The Reporters Committee for Freedom of the Press today urged Attorney General John Ashcroft not to issue another subpoena to Vanessa Leggett, the Texas book author who spent 168 days in jail on a civil contempt charge for refusing to comply with a federal subpoena demanding her confidential research.

The letter asked Ashcroft to acknowledge that Ms. Leggett is a journalist who qualifies for the protections afforded by the Department of Justice’s news media subpoena guidelines.

Those guidelines require that, before the Department can issue a subpoena to a journalist, it first must carefully balance the public’s interest in law enforcement with the public’s interest in a free press. The guidelines also require that subpoenas to journalists seek relevant, specific information that cannot be obtained elsewhere.
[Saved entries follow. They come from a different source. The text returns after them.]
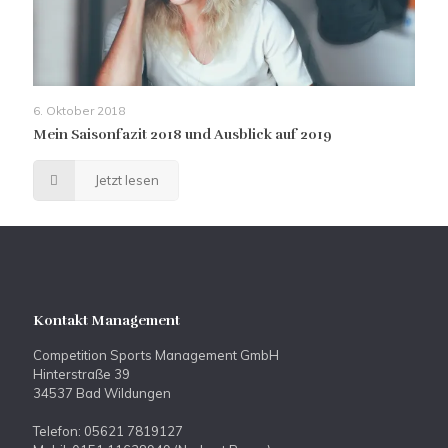
6. Oktober 2018
Mein Saisonfazit 2018 und Ausblick auf 2019
Jetzt lesen
Kontakt Management
Competition Sports Management GmbH
Hinterstraße 39
34537 Bad Wildungen
Telefon: 05621 7819127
The Reporters Committee argued that the subpoena issued to Ms. Leggett last summer, which essentially demanded four years of her research into a Houston murder, was so broad that it could not have met the Department’s subpoena guidelines.

The letter noted the futility of issuing another subpoena to Ms. Leggett.

“Ms. Leggett spent 168 days in jail objecting to the demands of an onerous and overbroad subpoena. She has proven that she will not comply with such requests from federal prosecutors, not out of spite, but on principle — a principle on which she has been supported by a great number of media organizations,” the letter said.

“Further action on the part of your Department to force Ms. Leggett to divulge her confidential research would not only violate the Department’s guidelines, it would be pointless.”

Ms. Leggett was released from the Federal Detention Center in Houston on Jan. 4 when the grand jury before which she was ordered to testify completed its term. However, she could be subpoenaed to testify at trial if prosecutors obtain an indictment in the underlying criminal case, or she could be called before another grand jury.